On Monday, breast cancer survivor Paulette Leaphart completed her 1,034-mile-long, topless walk from Biloxi, Mississippi, to Washington, D.C. At the end of her 60-day journey, which so happened to be her 50th birthday, Leaphart stood on the steps of the Capitol building, and said, "Thank you, God," according to ESPN. She was accompanied by her 8-year-old daughter Madeline.
"It was healing to me," Leaphart said, according to the Washington Post. "It was gaining back my strength. It was spending some personal, much, much, much needed time with God."
After being diagnosed with breast cancer that required a double mastectomy in 2014, Leaphart decided to embark on her trek on April 30 as a call for action to improve the American healthcare system and ultimately find a cure for cancer.
After her surgery, Leaphart felt like "less than a woman," she told NewsOne in an interview. On top of that, her medications cost up to $5,000 a month, forcing her to choose between paying for her meds or rent because insurance wouldn't cover them. She chose the meds and was evicted from her home. Her cancer treatment also damaged her mouth, and she can't afford to pay for that either.

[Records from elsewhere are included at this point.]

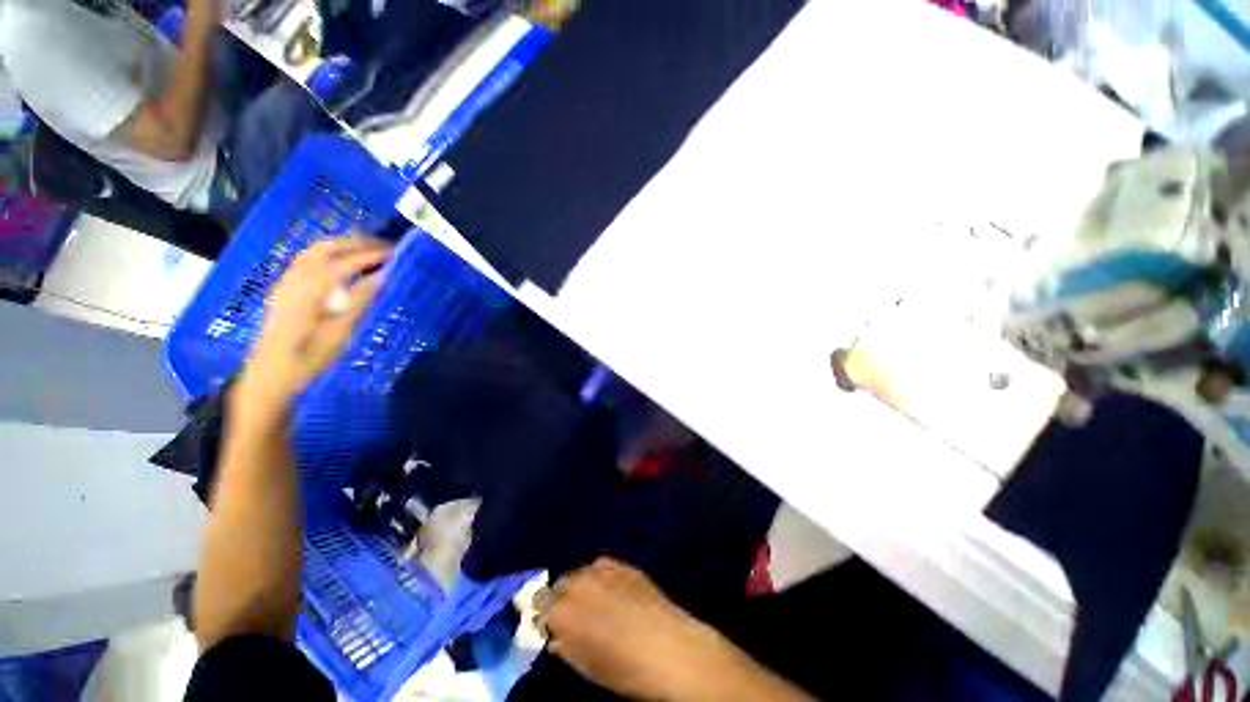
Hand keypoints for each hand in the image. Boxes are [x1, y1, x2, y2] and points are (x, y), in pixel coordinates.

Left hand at [236, 237, 391, 416]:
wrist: (271, 374)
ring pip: (315, 251)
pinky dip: (329, 254)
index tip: (397, 253)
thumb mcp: (341, 332)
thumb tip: (383, 277)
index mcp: (312, 288)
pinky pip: (307, 260)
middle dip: (359, 243)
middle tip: (386, 249)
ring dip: (343, 245)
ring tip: (368, 251)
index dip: (373, 254)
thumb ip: (361, 300)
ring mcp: (288, 282)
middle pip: (328, 248)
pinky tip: (341, 263)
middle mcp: (297, 278)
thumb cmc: (311, 357)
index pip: (347, 261)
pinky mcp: (285, 289)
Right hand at [540, 558, 740, 700]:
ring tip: (590, 602)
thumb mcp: (588, 665)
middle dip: (561, 598)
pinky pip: (602, 566)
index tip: (549, 627)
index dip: (545, 619)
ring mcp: (603, 570)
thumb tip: (557, 639)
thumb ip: (566, 647)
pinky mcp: (623, 564)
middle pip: (560, 585)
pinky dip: (599, 576)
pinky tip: (608, 589)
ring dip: (580, 585)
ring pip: (580, 572)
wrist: (669, 648)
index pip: (542, 609)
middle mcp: (579, 584)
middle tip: (570, 615)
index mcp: (564, 612)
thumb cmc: (625, 667)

Leaphart said it was God who told her to remove her shirt while at a beach on Labor Day weekend, which prompted her and two other women to cry. It was the first time she let the public see her scars, she told the Washington Post.
"We need to tell the truth about cancer," she said. "They're using the slogan, 'Save the ta-tas,' but the ta-tas aren't what's important. It's the people with the breasts. You can still be alive without your breasts."
While on her journey, Leaphart and her daughter sometimes had to walk more than 30 miles a day before finding somewhere to rest for the night. Police would also stop them because of her toplessness.
Unsurprisingly, her voyage went viral and caught the attention of Beyoncé, who featured her in the "Freedom" portion of her Lemonade visual album. A film crew also wanted to create a documentary called Scar Story about Leaphart, but soon scrapped the project over financial disagreements.
"People expected me to quit now that there wasn't any publicity," Leaphart told ESPN.
But she persevered —and plans on facilitating a march on July 9, also in the name of finding a cancer cure.